Oh they know. Everybody knows"!!!!
So, after graduation, I FINALLY ran into Sam's son and he tells me, "I found out (my son's name) was arrested from a mutual friend named Steve Smith. I didn't want to tell my Dad who I found out from because he is a DRUG DEALER and your son was dealing drugs with him and I didn't want my Dad to know your son was dealing drugs.
My Dad made it sound so much worse than it actually was".
As soon as he said Steve's name (the person he found out from), I recognized the name. The person was not in my son's class; they didn't even go to high school together.
HE IS A COCAINE DEALER. I know who the guy is from when my son was in active addiction. Inside my head, I was thinking, "So you made up a story about how you found out to cover the fact that you found out from a cocaine dealer?" Nice.
No, I didn't tell Sam his son actually found out from a cocaine dealer.
Because there is a part of me that is scared of his Dad's big mouth. Ever be intimidated by someone loud, funny, and popular but a BULLY? I let it lie.

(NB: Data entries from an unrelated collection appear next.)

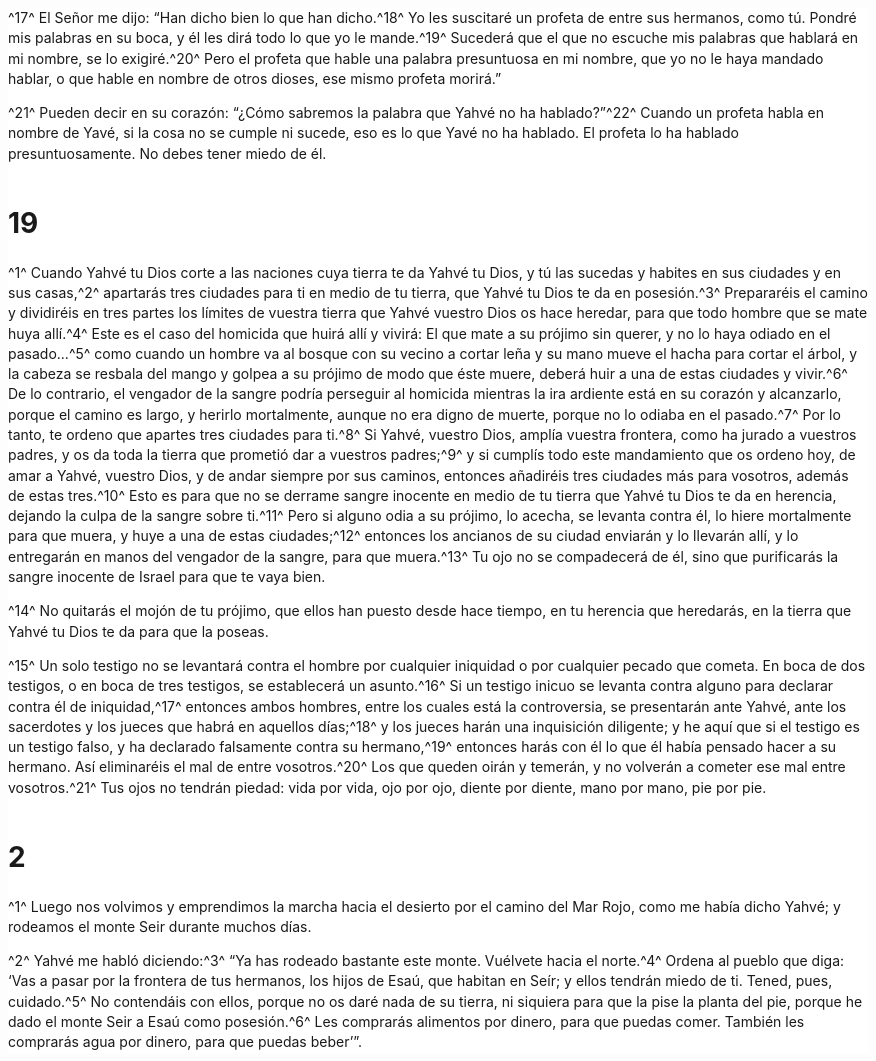 ^17^ El Señor me dijo: “Han dicho bien lo que han dicho.^18^ Yo les suscitaré un profeta de entre sus hermanos, como tú. Pondré mis palabras en su boca, y él les dirá todo lo que yo le mande.^19^ Sucederá que el que no escuche mis palabras que hablará en mi nombre, se lo exigiré.^20^ Pero el profeta que hable una palabra presuntuosa en mi nombre, que yo no le haya mandado hablar, o que hable en nombre de otros dioses, ese mismo profeta morirá.”

^21^ Pueden decir en su corazón: “¿Cómo sabremos la palabra que Yahvé no ha hablado?”^22^ Cuando un profeta habla en nombre de Yavé, si la cosa no se cumple ni sucede, eso es lo que Yavé no ha hablado. El profeta lo ha hablado presuntuosamente. No debes tener miedo de él.

# 19
^1^ Cuando Yahvé tu Dios corte a las naciones cuya tierra te da Yahvé tu Dios, y tú las sucedas y habites en sus ciudades y en sus casas,^2^ apartarás tres ciudades para ti en medio de tu tierra, que Yahvé tu Dios te da en posesión.^3^ Prepararéis el camino y dividiréis en tres partes los límites de vuestra tierra que Yahvé vuestro Dios os hace heredar, para que todo hombre que se mate huya allí.^4^ Este es el caso del homicida que huirá allí y vivirá: El que mate a su prójimo sin querer, y no lo haya odiado en el pasado...^5^ como cuando un hombre va al bosque con su vecino a cortar leña y su mano mueve el hacha para cortar el árbol, y la cabeza se resbala del mango y golpea a su prójimo de modo que éste muere, deberá huir a una de estas ciudades y vivir.^6^ De lo contrario, el vengador de la sangre podría perseguir al homicida mientras la ira ardiente está en su corazón y alcanzarlo, porque el camino es largo, y herirlo mortalmente, aunque no era digno de muerte, porque no lo odiaba en el pasado.^7^ Por lo tanto, te ordeno que apartes tres ciudades para ti.^8^ Si Yahvé, vuestro Dios, amplía vuestra frontera, como ha jurado a vuestros padres, y os da toda la tierra que prometió dar a vuestros padres;^9^ y si cumplís todo este mandamiento que os ordeno hoy, de amar a Yahvé, vuestro Dios, y de andar siempre por sus caminos, entonces añadiréis tres ciudades más para vosotros, además de estas tres.^10^ Esto es para que no se derrame sangre inocente en medio de tu tierra que Yahvé tu Dios te da en herencia, dejando la culpa de la sangre sobre ti.^11^ Pero si alguno odia a su prójimo, lo acecha, se levanta contra él, lo hiere mortalmente para que muera, y huye a una de estas ciudades;^12^ entonces los ancianos de su ciudad enviarán y lo llevarán allí, y lo entregarán en manos del vengador de la sangre, para que muera.^13^ Tu ojo no se compadecerá de él, sino que purificarás la sangre inocente de Israel para que te vaya bien.

^14^ No quitarás el mojón de tu prójimo, que ellos han puesto desde hace tiempo, en tu herencia que heredarás, en la tierra que Yahvé tu Dios te da para que la poseas.

^15^ Un solo testigo no se levantará contra el hombre por cualquier iniquidad o por cualquier pecado que cometa. En boca de dos testigos, o en boca de tres testigos, se establecerá un asunto.^16^ Si un testigo inicuo se levanta contra alguno para declarar contra él de iniquidad,^17^ entonces ambos hombres, entre los cuales está la controversia, se presentarán ante Yahvé, ante los sacerdotes y los jueces que habrá en aquellos días;^18^ y los jueces harán una inquisición diligente; y he aquí que si el testigo es un testigo falso, y ha declarado falsamente contra su hermano,^19^ entonces harás con él lo que él había pensado hacer a su hermano. Así eliminaréis el mal de entre vosotros.^20^ Los que queden oirán y temerán, y no volverán a cometer ese mal entre vosotros.^21^ Tus ojos no tendrán piedad: vida por vida, ojo por ojo, diente por diente, mano por mano, pie por pie.

# 2
^1^ Luego nos volvimos y emprendimos la marcha hacia el desierto por el camino del Mar Rojo, como me había dicho Yahvé; y rodeamos el monte Seir durante muchos días.

^2^ Yahvé me habló diciendo:^3^ “Ya has rodeado bastante este monte. Vuélvete hacia el norte.^4^ Ordena al pueblo que diga: ‘Vas a pasar por la frontera de tus hermanos, los hijos de Esaú, que habitan en Seír; y ellos tendrán miedo de ti. Tened, pues, cuidado.^5^ No contendáis con ellos, porque no os daré nada de su tierra, ni siquiera para que la pise la planta del pie, porque he dado el monte Seir a Esaú como posesión.^6^ Les comprarás alimentos por dinero, para que puedas comer. También les comprarás agua por dinero, para que puedas beber’”.
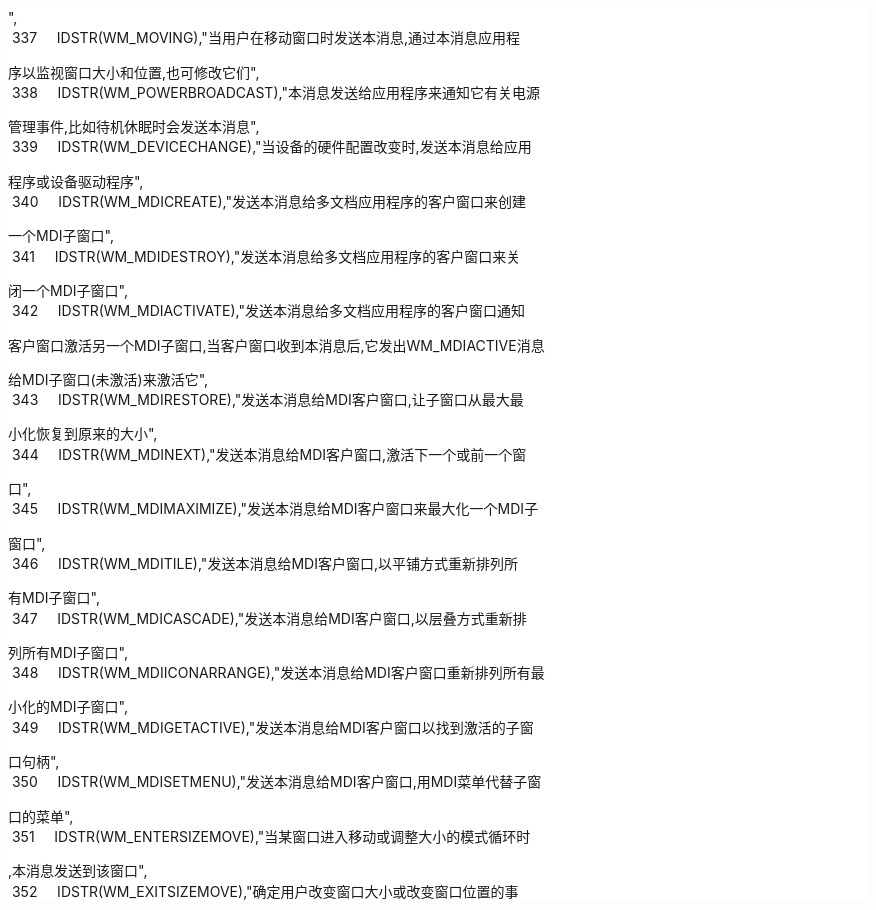    
 ",  
  337     IDSTR(WM_MOVING),"当用户在移动窗口时发送本消息,通过本消息应用程  
   
   
 序以监视窗口大小和位置,也可修改它们",  
  338     IDSTR(WM_POWERBROADCAST),"本消息发送给应用程序来通知它有关电源  
   
   
 管理事件,比如待机休眠时会发送本消息",  
  339     IDSTR(WM_DEVICECHANGE),"当设备的硬件配置改变时,发送本消息给应用  
   
   
 程序或设备驱动程序",  
  340     IDSTR(WM_MDICREATE),"发送本消息给多文档应用程序的客户窗口来创建  
   
   
 一个MDI子窗口",  
  341     IDSTR(WM_MDIDESTROY),"发送本消息给多文档应用程序的客户窗口来关  
   
   
 闭一个MDI子窗口",  
  342     IDSTR(WM_MDIACTIVATE),"发送本消息给多文档应用程序的客户窗口通知  
   
   
 客户窗口激活另一个MDI子窗口,当客户窗口收到本消息后,它发出WM_MDIACTIVE消息  
   
   
 给MDI子窗口(未激活)来激活它",  
  343     IDSTR(WM_MDIRESTORE),"发送本消息给MDI客户窗口,让子窗口从最大最  
   
   
 小化恢复到原来的大小",  
  344     IDSTR(WM_MDINEXT),"发送本消息给MDI客户窗口,激活下一个或前一个窗  
   
   
 口",  
  345     IDSTR(WM_MDIMAXIMIZE),"发送本消息给MDI客户窗口来最大化一个MDI子  
   
   
 窗口",  
  346     IDSTR(WM_MDITILE),"发送本消息给MDI客户窗口,以平铺方式重新排列所  
   
   
 有MDI子窗口",  
  347     IDSTR(WM_MDICASCADE),"发送本消息给MDI客户窗口,以层叠方式重新排  
   
   
 列所有MDI子窗口",  
  348     IDSTR(WM_MDIICONARRANGE),"发送本消息给MDI客户窗口重新排列所有最  
   
   
 小化的MDI子窗口",  
  349     IDSTR(WM_MDIGETACTIVE),"发送本消息给MDI客户窗口以找到激活的子窗  
   
   
 口句柄",  
  350     IDSTR(WM_MDISETMENU),"发送本消息给MDI客户窗口,用MDI菜单代替子窗  
   
   
 口的菜单",  
  351     IDSTR(WM_ENTERSIZEMOVE),"当某窗口进入移动或调整大小的模式循环时  
   
   
 ,本消息发送到该窗口",  
  352     IDSTR(WM_EXITSIZEMOVE),"确定用户改变窗口大小或改变窗口位置的事  
   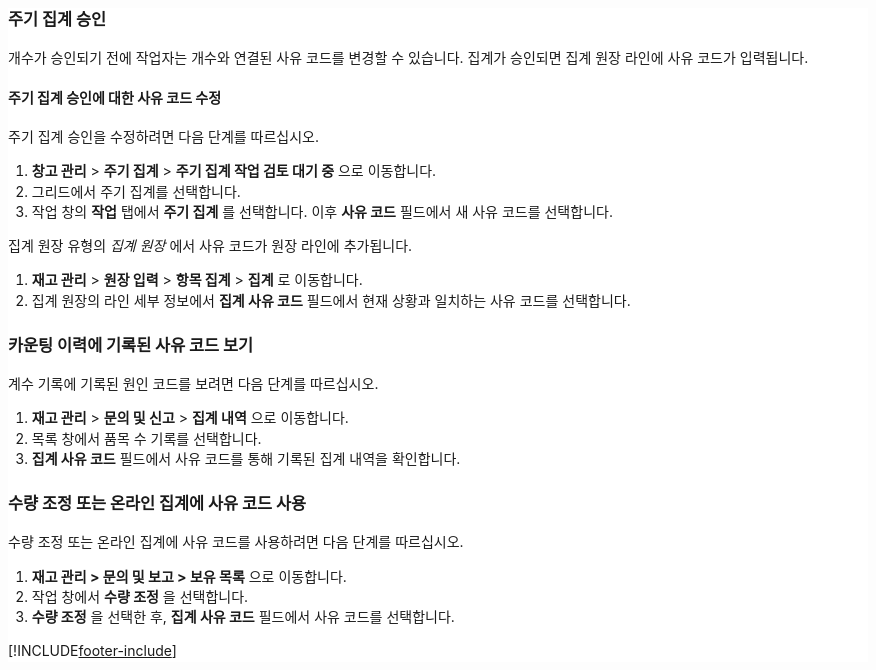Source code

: ### <a name="cycle-count-approvals"></a>주기 집계 승인

개수가 승인되기 전에 작업자는 개수와 연결된 사유 코드를 변경할 수 있습니다. 집계가 승인되면 집계 원장 라인에 사유 코드가 입력됩니다.

#### <a name="modify-reason-codes-for-cycle-count-approvals"></a>주기 집계 승인에 대한 사유 코드 수정

주기 집계 승인을 수정하려면 다음 단계를 따르십시오.

1. **창고 관리** \> **주기 집계** \> **주기 집계 작업 검토 대기 중** 으로 이동합니다.
1. 그리드에서 주기 집계를 선택합니다.
1. 작업 창의 **작업** 탭에서 **주기 집계** 를 선택합니다. 이후 **사유 코드** 필드에서 새 사유 코드를 선택합니다.

집계 원장 유형의 *집계 원장* 에서 사유 코드가 원장 라인에 추가됩니다.

1. **재고 관리** \> **원장 입력** \> **항목 집계** \> **집계** 로 이동합니다.
2. 집계 원장의 라인 세부 정보에서 **집계 사유 코드** 필드에서 현재 상황과 일치하는 사유 코드를 선택합니다.

### <a name="view-the-reason-codes-recorded-in-the-counting-history"></a>카운팅 이력에 기록된 사유 코드 보기

계수 기록에 기록된 원인 코드를 보려면 다음 단계를 따르십시오.

1. **재고 관리** \> **문의 및 신고** \> **집계 내역** 으로 이동합니다.
1. 목록 창에서 품목 수 기록를 선택합니다.
1. **집계 사유 코드** 필드에서 사유 코드를 통해 기록된 집계 내역을 확인합니다.

### <a name="use-reason-codes-for-quantity-adjustment-or-online-counting"></a>수량 조정 또는 온라인 집계에 사유 코드 사용

수량 조정 또는 온라인 집계에 사유 코드를 사용하려면 다음 단계를 따르십시오.

1. **재고 관리 \> 문의 및 보고 \> 보유 목록** 으로 이동합니다.
1. 작업 창에서 **수량 조정** 을 선택합니다.
1. **수량 조정** 을 선택한 후, **집계 사유 코드** 필드에서 사유 코드를 선택합니다.

[!INCLUDE[footer-include](../../includes/footer-banner.md)]
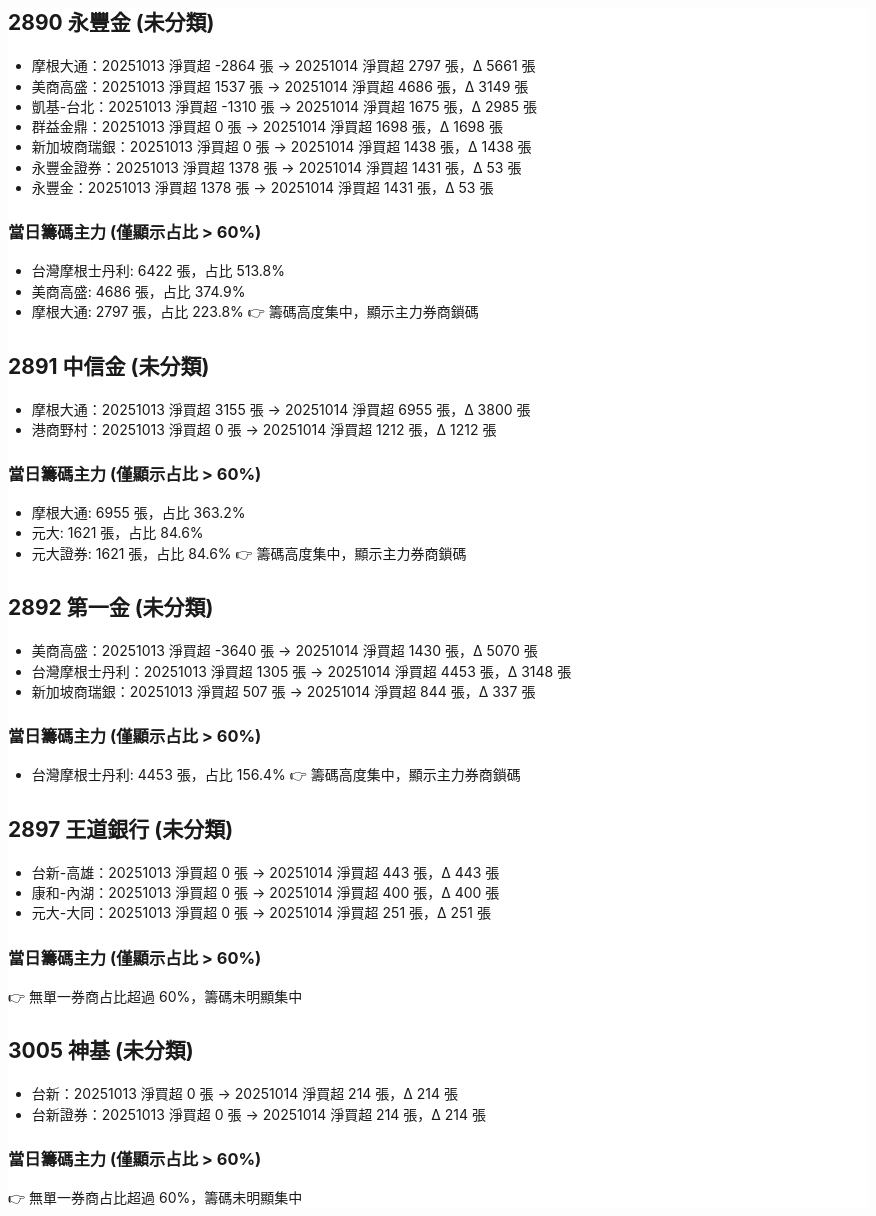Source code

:## 2890 永豐金 (未分類)
- 摩根大通：20251013 淨買超 -2864 張 → 20251014 淨買超 2797 張，Δ 5661 張
- 美商高盛：20251013 淨買超 1537 張 → 20251014 淨買超 4686 張，Δ 3149 張
- 凱基-台北：20251013 淨買超 -1310 張 → 20251014 淨買超 1675 張，Δ 2985 張
- 群益金鼎：20251013 淨買超 0 張 → 20251014 淨買超 1698 張，Δ 1698 張
- 新加坡商瑞銀：20251013 淨買超 0 張 → 20251014 淨買超 1438 張，Δ 1438 張
- 永豐金證券：20251013 淨買超 1378 張 → 20251014 淨買超 1431 張，Δ 53 張
- 永豐金：20251013 淨買超 1378 張 → 20251014 淨買超 1431 張，Δ 53 張
### 當日籌碼主力 (僅顯示占比 > 60%)
- 台灣摩根士丹利: 6422 張，占比 513.8%
- 美商高盛: 4686 張，占比 374.9%
- 摩根大通: 2797 張，占比 223.8%
👉 籌碼高度集中，顯示主力券商鎖碼

## 2891 中信金 (未分類)
- 摩根大通：20251013 淨買超 3155 張 → 20251014 淨買超 6955 張，Δ 3800 張
- 港商野村：20251013 淨買超 0 張 → 20251014 淨買超 1212 張，Δ 1212 張
### 當日籌碼主力 (僅顯示占比 > 60%)
- 摩根大通: 6955 張，占比 363.2%
- 元大: 1621 張，占比 84.6%
- 元大證券: 1621 張，占比 84.6%
👉 籌碼高度集中，顯示主力券商鎖碼

## 2892 第一金 (未分類)
- 美商高盛：20251013 淨買超 -3640 張 → 20251014 淨買超 1430 張，Δ 5070 張
- 台灣摩根士丹利：20251013 淨買超 1305 張 → 20251014 淨買超 4453 張，Δ 3148 張
- 新加坡商瑞銀：20251013 淨買超 507 張 → 20251014 淨買超 844 張，Δ 337 張
### 當日籌碼主力 (僅顯示占比 > 60%)
- 台灣摩根士丹利: 4453 張，占比 156.4%
👉 籌碼高度集中，顯示主力券商鎖碼

## 2897 王道銀行 (未分類)
- 台新-高雄：20251013 淨買超 0 張 → 20251014 淨買超 443 張，Δ 443 張
- 康和-內湖：20251013 淨買超 0 張 → 20251014 淨買超 400 張，Δ 400 張
- 元大-大同：20251013 淨買超 0 張 → 20251014 淨買超 251 張，Δ 251 張
### 當日籌碼主力 (僅顯示占比 > 60%)
👉 無單一券商占比超過 60%，籌碼未明顯集中

## 3005 神基 (未分類)
- 台新：20251013 淨買超 0 張 → 20251014 淨買超 214 張，Δ 214 張
- 台新證券：20251013 淨買超 0 張 → 20251014 淨買超 214 張，Δ 214 張
### 當日籌碼主力 (僅顯示占比 > 60%)
👉 無單一券商占比超過 60%，籌碼未明顯集中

The most important things:
- my daughter made it through graduation without one person saying anything bc no one knew. If someone knew, they would say something to her, a friend, or her boyfriend.
- This was one of the worst things I have been through. I came out of this not the same person that I was when I went into it. I found a strength within me that was untapped. I grew older and wiser.
My son is still in jail. He had two postponements and his case will come up in August. We don't know what is going to happen. We think most charges will be dropped. I never pushed having him moved to drug rehab bc he wasn't dedicated to it - it was a get-out-of-jail-free card (like Copa said).
I feel I owe this board an apology. I posted about my son getting arrested and I would not have made it through this without your help. but then I didn't post any updates. At the time, I couldn't get the words out. I couldn't open up. Even today, after writing, I feel raw and vulnerable...but I feel relief.
Thank you, board members, for being here for me, the many hurting parents who came before me, and those who will go through these things in the future. There is a deep appreciation in knowing we are not alone.